7 Things Marisol’s Story Teaches Us About Learning and Resilience
- Constraints can be teachers: Limited computer time forced Marisol to truly internalize what she learned, rather than passively consuming it.
- Community resources are underused: Public libraries offer computers, internet, workshops, and community boards that most people walk past without a second glance.
- Starting is not the same as being ready: Marisol had no background in tech. She signed up for a flyer on a wall. That was enough to begin.
- Analog tools still work: Her color-coded notebooks were as important as any screen. Writing by hand reinforced what her eyes had seen.
- The first paid project is a turning point: There is something irreplaceable about the moment a skill earns real money. It transforms practice into profession in your own mind.
- Setbacks can accidentally accelerate growth: Having to restart from scratch after her car trouble forced a deeper review that ultimately strengthened her foundation.
- Dignity is portable: Marisol described maintaining a daily routine, clean clothes, and a sense of purpose as essential to her mental health during this period. Structure kept her going when circumstances could not.
Where She Is Now
By 2021, Marisol had completed several freelance web development projects and enrolled in a part-time bootcamp using income she had saved. In 2022, she was hired as a junior front-end developer at a mid-sized marketing agency in Scottsdale. She has since been promoted once and is currently studying UX design in her evenings.
She volunteers twice a month at the Burton Barr library, helping run a beginner coding workshop for adults. The same kind of workshop she once signed up for because a flyer caught her eye.
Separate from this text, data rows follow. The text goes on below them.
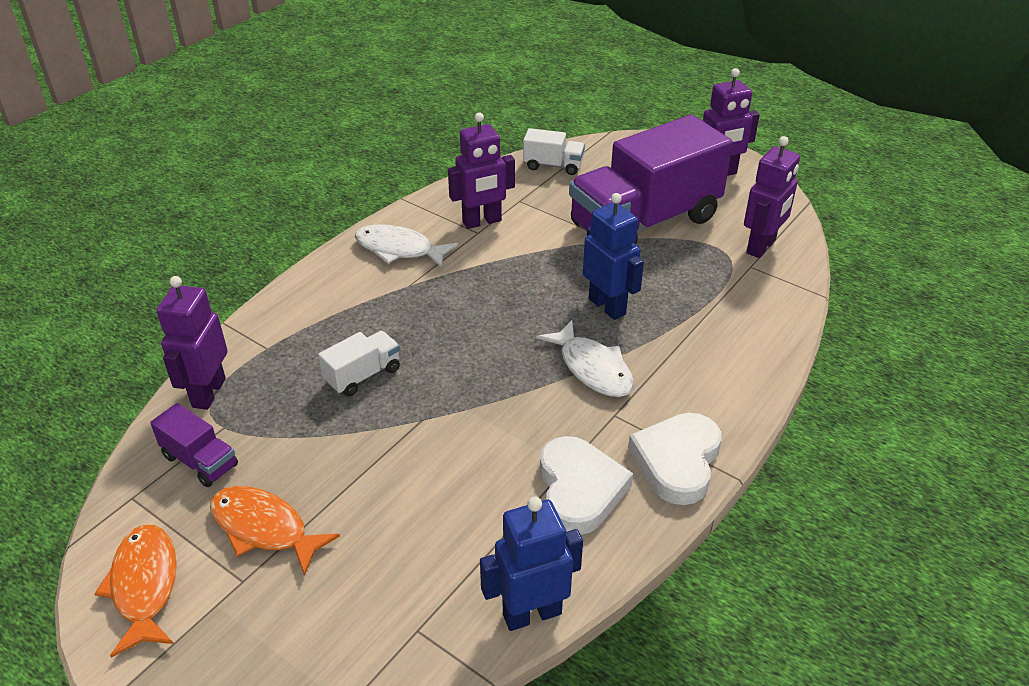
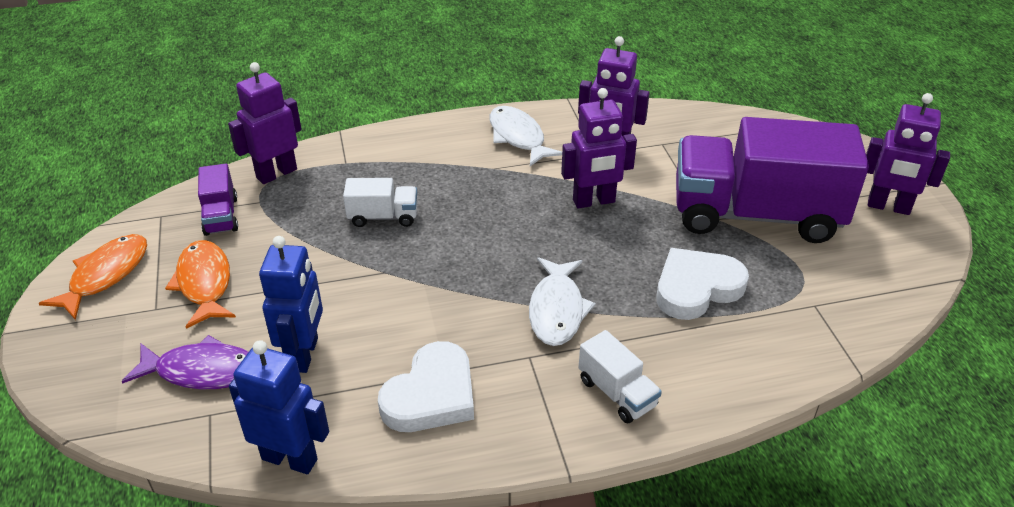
camera: 40 degrees right, 0 degrees up
white truck [523,128,585,175] -> white truck moved to [579,330,662,423]
blue robot [583,193,644,320] -> blue robot moved to [259,236,323,373]
white heart [628,413,722,505] -> white heart moved to [656,248,749,320]
purple robot [744,136,800,258] -> purple robot moved to [561,88,637,208]
none -> purple fish [122,335,248,389]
“I always tell people in the workshop: you don’t need the perfect setup,” she says. “You need the next two hours. That’s it. Just figure out the next two hours.”
Somewhere in Phoenix, there is probably someone sitting in a library right now, staring at a screen full of code they don’t fully understand yet, scribbling notes in a spiral notebook, and trying to figure out how to make something from nothing. If Marisol’s story says anything at all, it says this: that person is going to be okay.